The Complete Guide to Etsy Keyword Research in 2026

Finding the right keywords is the single most important thing you can do for your Etsy shop. Great products fail when nobody can find them, and keyword research is how you make sure buyers discover your listings.

In this guide, we'll walk through a practical keyword research workflow using PeekCraft's free Keyword Explorer tool.

What Makes a Good Etsy Keyword?

A good keyword has three qualities: people are searching for it (demand), not too many sellers are competing for it (low saturation), and the market isn't dominated by a handful of mega-sellers (low concentration).

That's exactly what PeekCraft's Blue Ocean Score measures. It combines four signals into a single 0-100 score:

  • Demand Signal — Based on average views and favorites across top listings
  • Saturation Signal — How many total results exist for this keyword
  • Concentration Signal — Whether sales are spread across many sellers or hoarded by a few
  • Freshness Signal — What percentage of listings were created in the last 90 days

A score of 60+ is a "Blue Ocean" — strong demand with room for new sellers. Below 35 is a "Red Ocean" — crowded and hard to break into.

Step-by-Step Keyword Research

Step 1: Start with seed keywords. Think about what your product IS and what problem it solves. If you make handmade candles, your seeds might be "soy candle," "scented candle," "aromatherapy candle."

Step 2: Analyze each keyword. Run each seed through the Keyword Explorer. Look at the Blue Ocean Score, but also pay attention to the individual signals. High demand + high saturation = red ocean. High demand + low saturation = opportunity.

Step 3: Check the top listings. Scroll down to see the top 20 competing listings. What are they priced at? How many views do they get? This tells you what "success" looks like in this niche.

Step 4: Go deeper. Take the best-performing listings and look at their tags using the Tag Analyzer. What tags are they using? Which pairs appear together most often?

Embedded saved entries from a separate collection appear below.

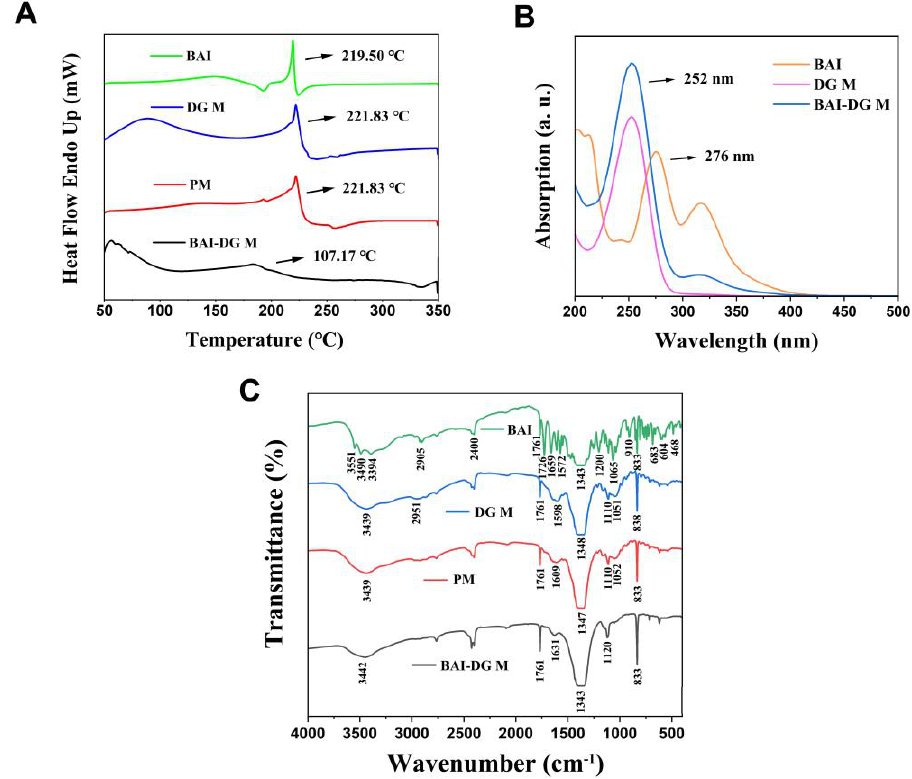
Figure 4. ( A ) DSC thermograms, ( B ) UV absorption spectra and ( C ) FT-IR spectra of BAI, DG Ms, the physical mixture of BAI and DG (PM), and BAI-DG Ms. Since PM can form micelles in solution, UV spectral scanning was not performed on PM (DG represents diammonium glycyrrhizinate, and BAI represents baicalin).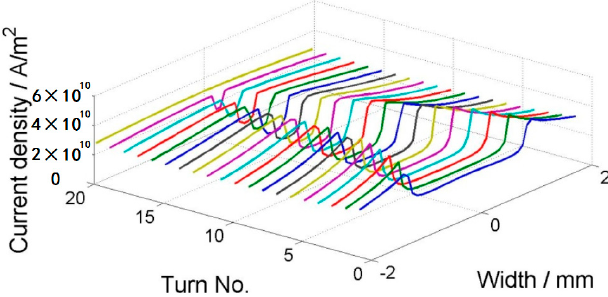
Figure 9. The current distribution when the applied current is 107.5 A and the external field is anti-phase 0.2 T.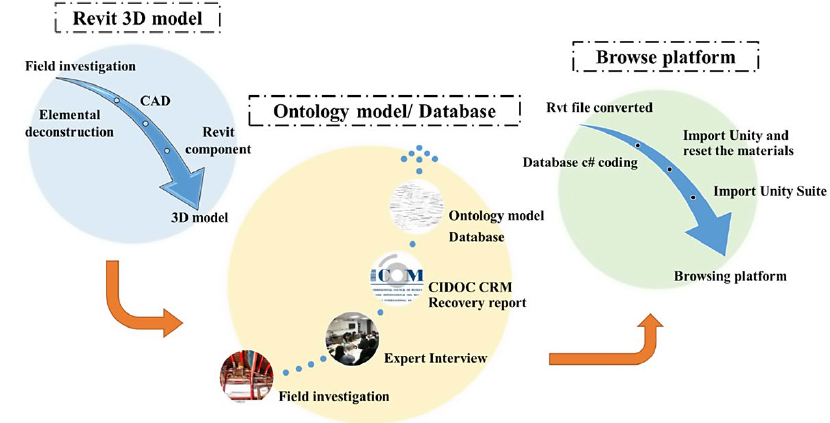
Figure 2. Modeling flow chart, methods and tools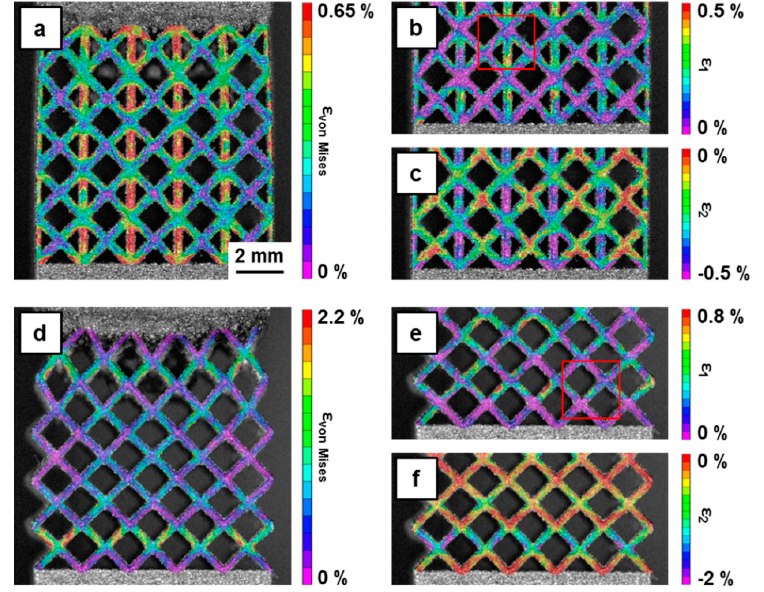
Figure 7. Local strain plots for ( a – c ) f2ccz and ( d – f ) bcc 316L lattice structures as obtained by DIC at a macroscopic strain of 1%. ( a , d ) depict distribution of local Von-Mises strains; ( b – f ) highlight maximal and minimal principle strains, respectively—recompiled from [35]. Metals 2020 , 10 , x FOR PEER REVIEW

Step 5: Validate with pricing. Use the Price Analyzer to understand the price distribution. If the sweet spot is $15-25 and your cost of goods is $20, that niche might not work for you.

Common Mistakes

  • Too broad: "jewelry" has millions of results. Try "minimalist gold necklace" instead.
  • Too narrow: If there are fewer than 100 results, there might not be enough demand.
  • Ignoring freshness: A niche with lots of old listings and few new ones might be declining.
  • Only looking at score: The individual signals tell a richer story than the composite score alone.